Start of Exercise inputs
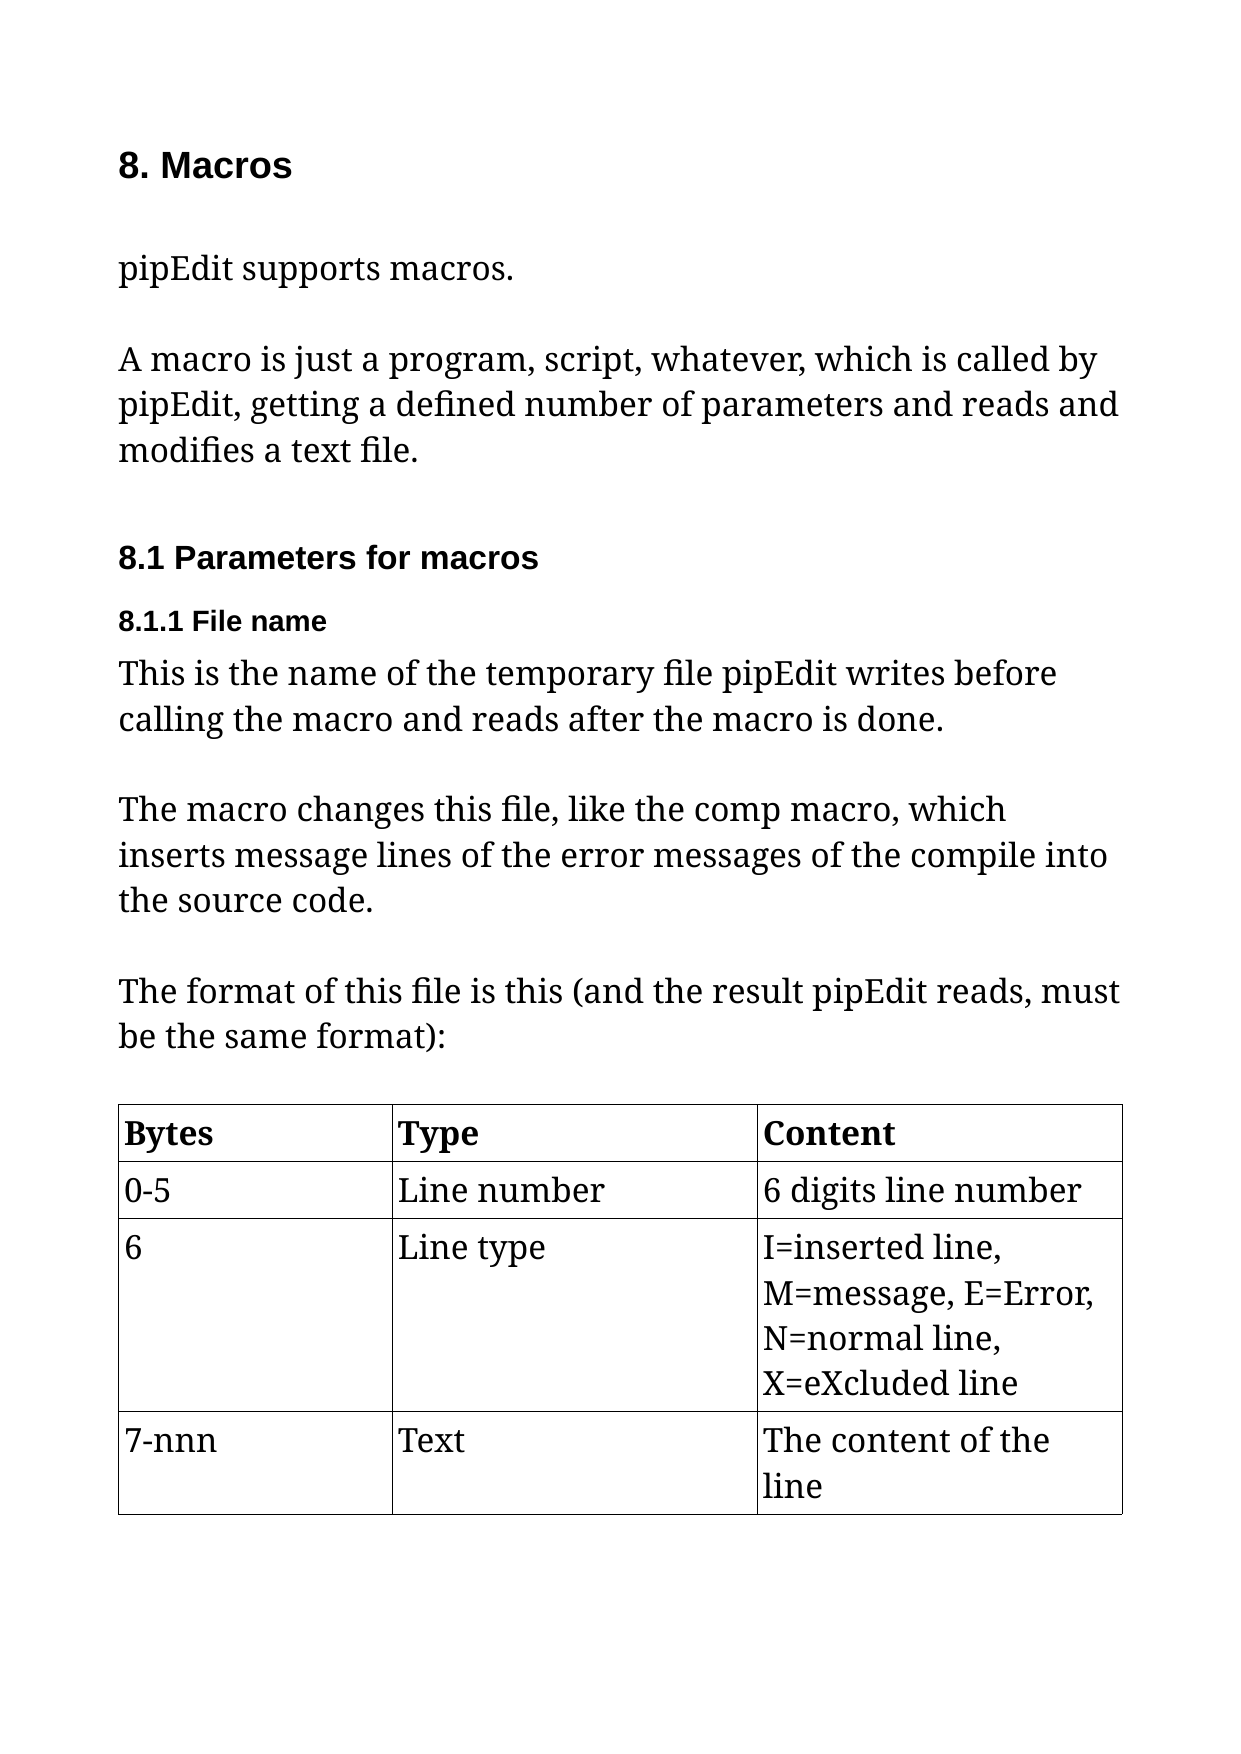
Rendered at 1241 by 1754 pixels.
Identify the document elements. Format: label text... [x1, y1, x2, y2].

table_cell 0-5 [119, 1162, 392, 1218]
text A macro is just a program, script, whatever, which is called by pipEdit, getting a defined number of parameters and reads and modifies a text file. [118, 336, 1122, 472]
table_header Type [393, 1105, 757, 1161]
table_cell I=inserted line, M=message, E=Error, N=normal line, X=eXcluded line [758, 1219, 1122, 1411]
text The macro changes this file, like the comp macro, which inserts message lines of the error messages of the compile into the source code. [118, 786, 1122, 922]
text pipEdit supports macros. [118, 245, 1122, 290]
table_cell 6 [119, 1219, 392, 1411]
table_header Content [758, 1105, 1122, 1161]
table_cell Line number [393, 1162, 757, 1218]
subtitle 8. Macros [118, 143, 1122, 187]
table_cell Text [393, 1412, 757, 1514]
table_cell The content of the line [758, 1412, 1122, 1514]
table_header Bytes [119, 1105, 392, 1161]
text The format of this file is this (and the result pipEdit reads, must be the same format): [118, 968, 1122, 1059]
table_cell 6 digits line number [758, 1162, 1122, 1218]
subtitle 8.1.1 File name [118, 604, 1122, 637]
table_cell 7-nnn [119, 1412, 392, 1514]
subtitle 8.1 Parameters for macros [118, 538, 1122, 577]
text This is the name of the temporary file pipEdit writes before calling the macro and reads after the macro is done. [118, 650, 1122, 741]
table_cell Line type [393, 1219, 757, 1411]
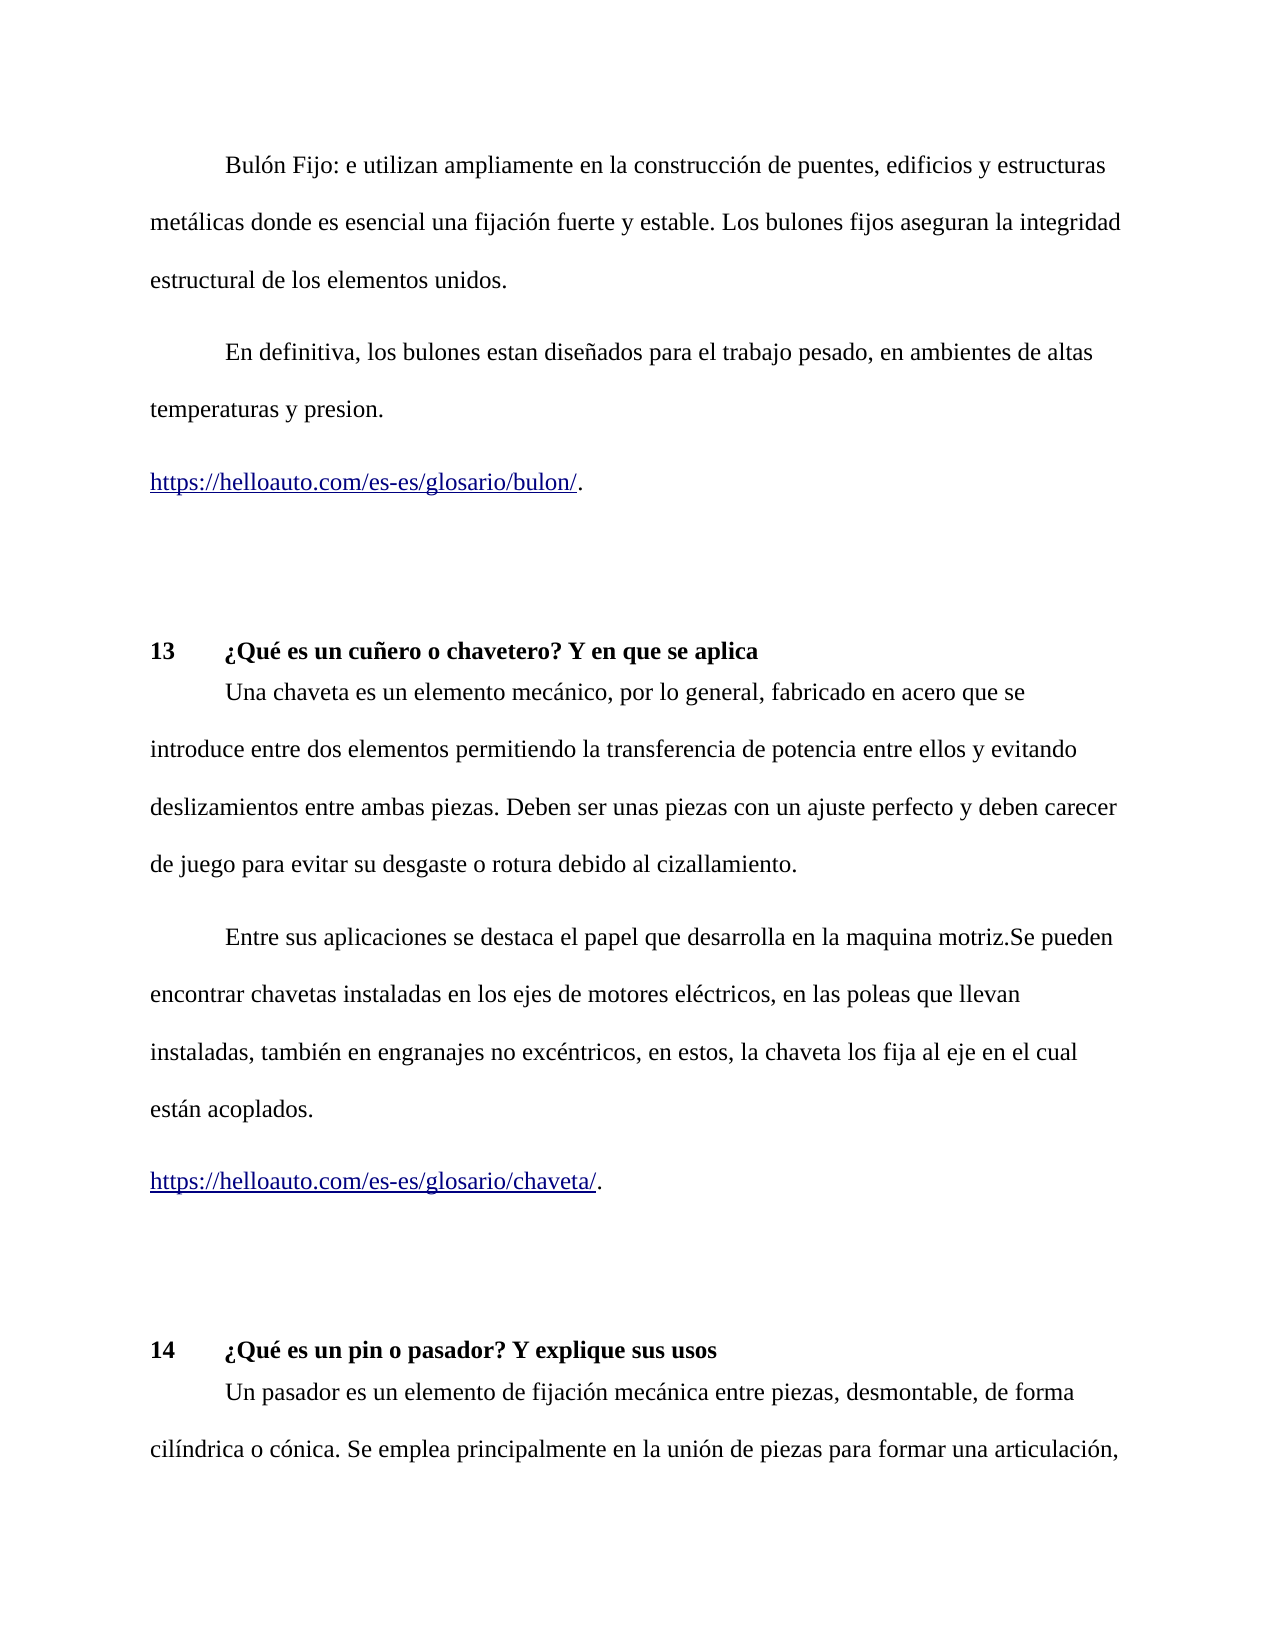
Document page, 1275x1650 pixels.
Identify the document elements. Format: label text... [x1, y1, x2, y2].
End of Exercise inputs
Goal of the exercise: Write out each line of the rows above as a numbered list. Skip blank lines and leave the pictures out.

Exercise solution:
1. Rendered at 1241 by 1754 pixels.
2. Identify the document elements. Format: label text... [x1, y1, x2, y2].
3. table_cell 0-5 [119, 1162, 392, 1218]
4. text A macro is just a program, script, whatever, which is called by pipEdit, getting a defined number of parameters and reads and modifies a text file. [118, 336, 1122, 472]
5. table_header Type [393, 1105, 757, 1161]
6. table_cell I=inserted line, M=message, E=Error, N=normal line, X=eXcluded line [758, 1219, 1122, 1411]
7. text The macro changes this file, like the comp macro, which inserts message lines of the error messages of the compile into the source code. [118, 786, 1122, 922]
8. text pipEdit supports macros. [118, 245, 1122, 290]
9. table_cell 6 [119, 1219, 392, 1411]
10. table_header Content [758, 1105, 1122, 1161]
11. table_cell Line number [393, 1162, 757, 1218]
12. subtitle 8. Macros [118, 143, 1122, 187]
13. table_cell Text [393, 1412, 757, 1514]
14. table_cell The content of the line [758, 1412, 1122, 1514]
15. table_header Bytes [119, 1105, 392, 1161]
16. text The format of this file is this (and the result pipEdit reads, must be the same format): [118, 968, 1122, 1059]
17. table_cell 6 digits line number [758, 1162, 1122, 1218]
18. subtitle 8.1.1 File name [118, 604, 1122, 637]
19. table_cell 7-nnn [119, 1412, 392, 1514]
20. subtitle 8.1 Parameters for macros [118, 538, 1122, 577]
21. text This is the name of the temporary file pipEdit writes before calling the macro and reads after the macro is done. [118, 650, 1122, 741]
22. table_cell Line type [393, 1219, 757, 1411]
23. Document page, 1275x1650 pixels.
24. Identify the document elements. Format: label text... [x1, y1, x2, y2].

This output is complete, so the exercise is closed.